Could you retype every line below exactly, omitting the images?

* RECORDED INFORMATION
------------------------------------------------------------------------

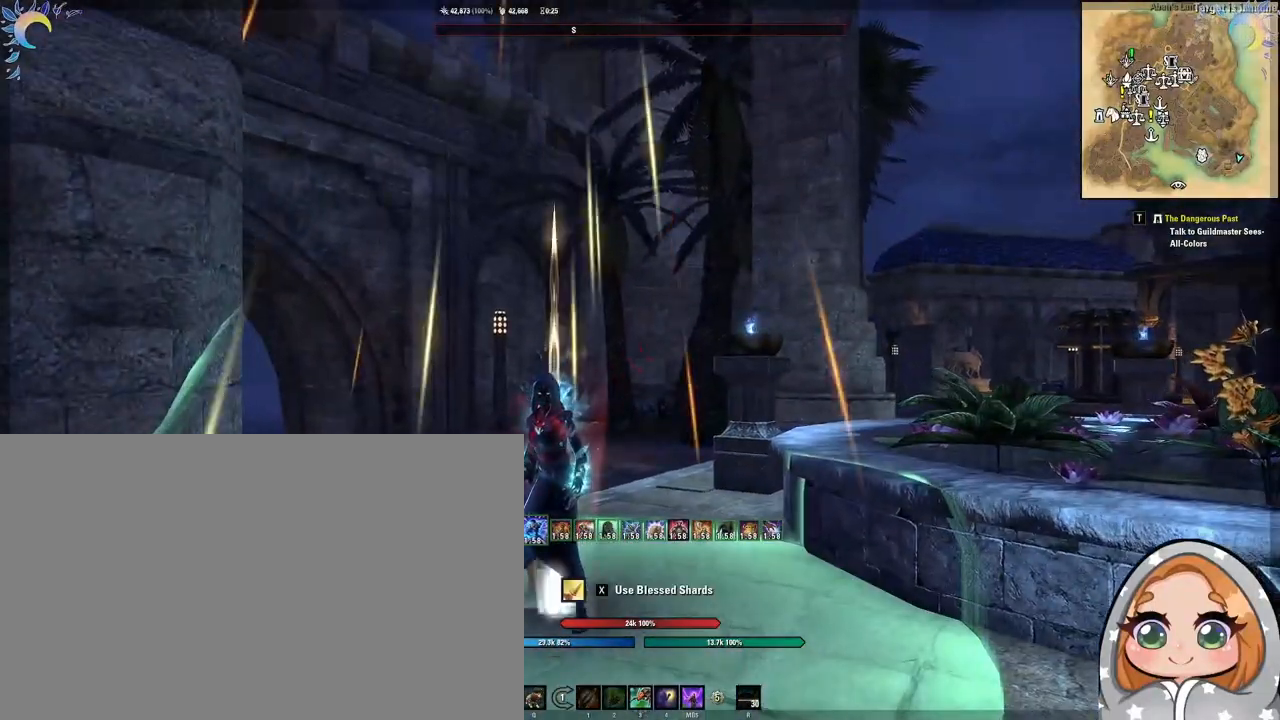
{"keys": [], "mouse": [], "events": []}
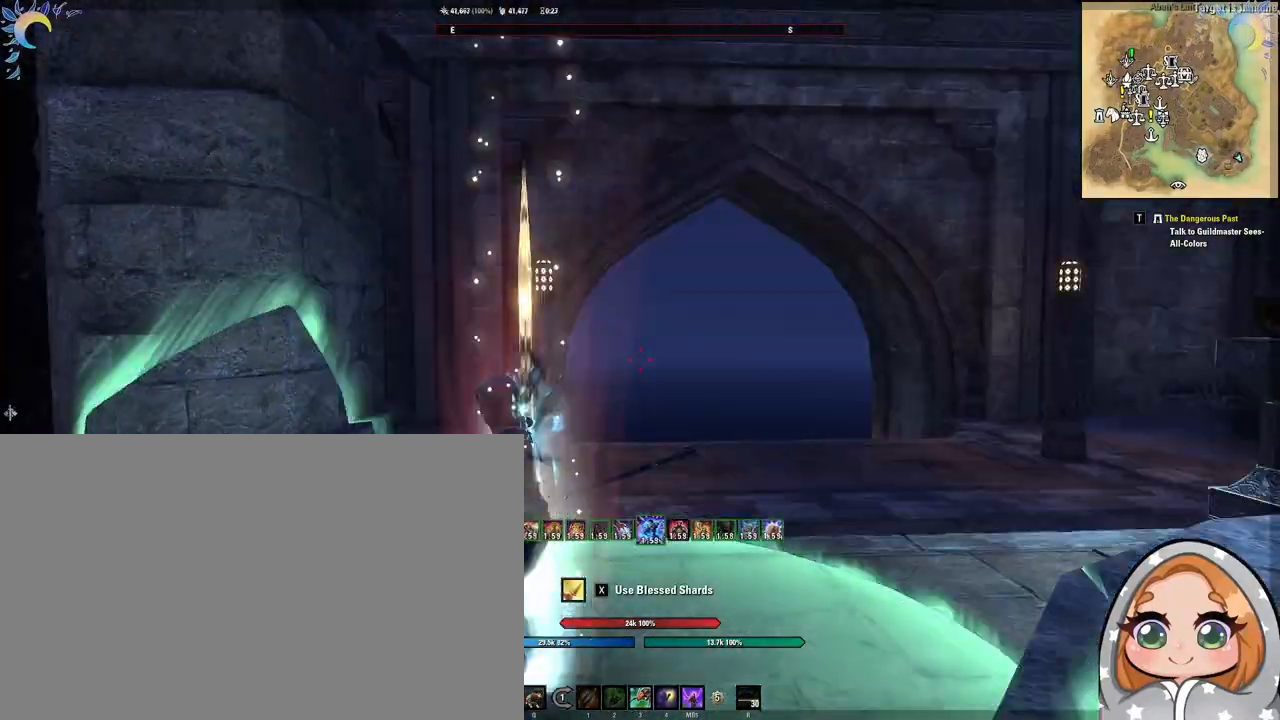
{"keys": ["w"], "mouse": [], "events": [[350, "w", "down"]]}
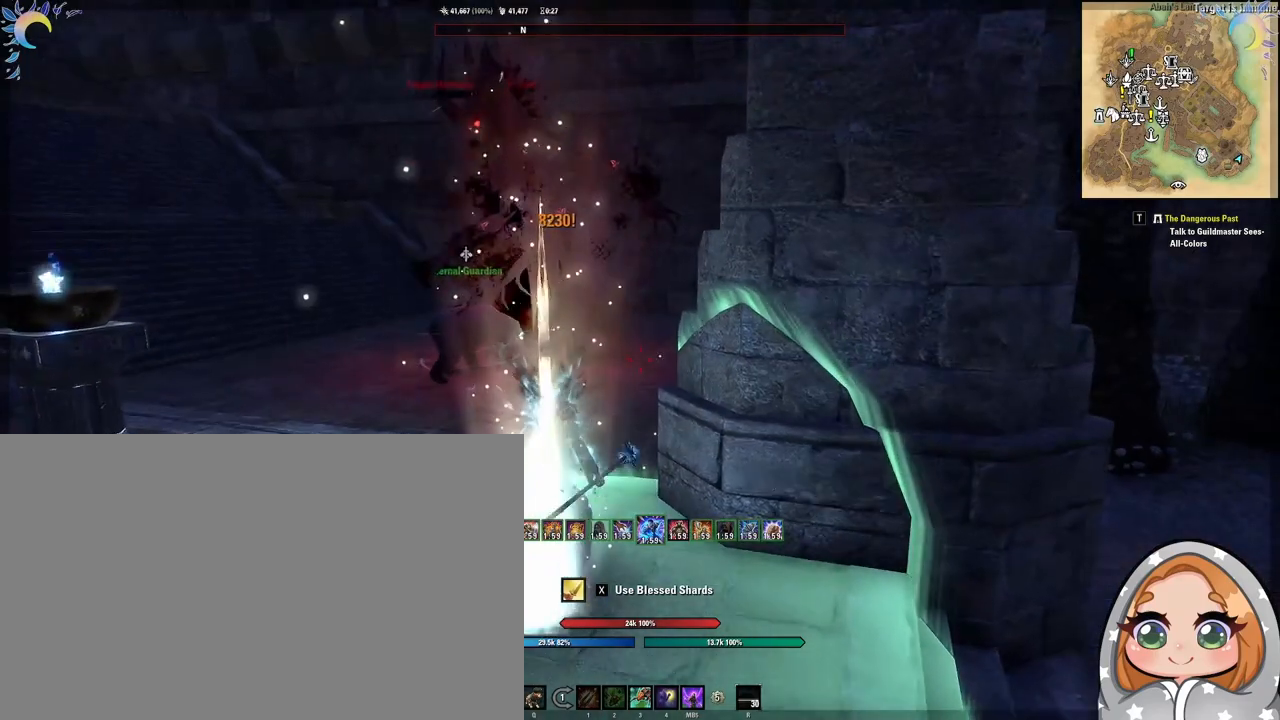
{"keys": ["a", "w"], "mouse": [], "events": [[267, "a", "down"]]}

------------------------------------------------------------------------

* ANSWER TO THIS EXERCISE
{"keys": [], "mouse": [], "events": []}
{"keys": ["w"], "mouse": [], "events": [[350, "w", "down"]]}
{"keys": ["a", "w"], "mouse": [], "events": [[267, "a", "down"]]}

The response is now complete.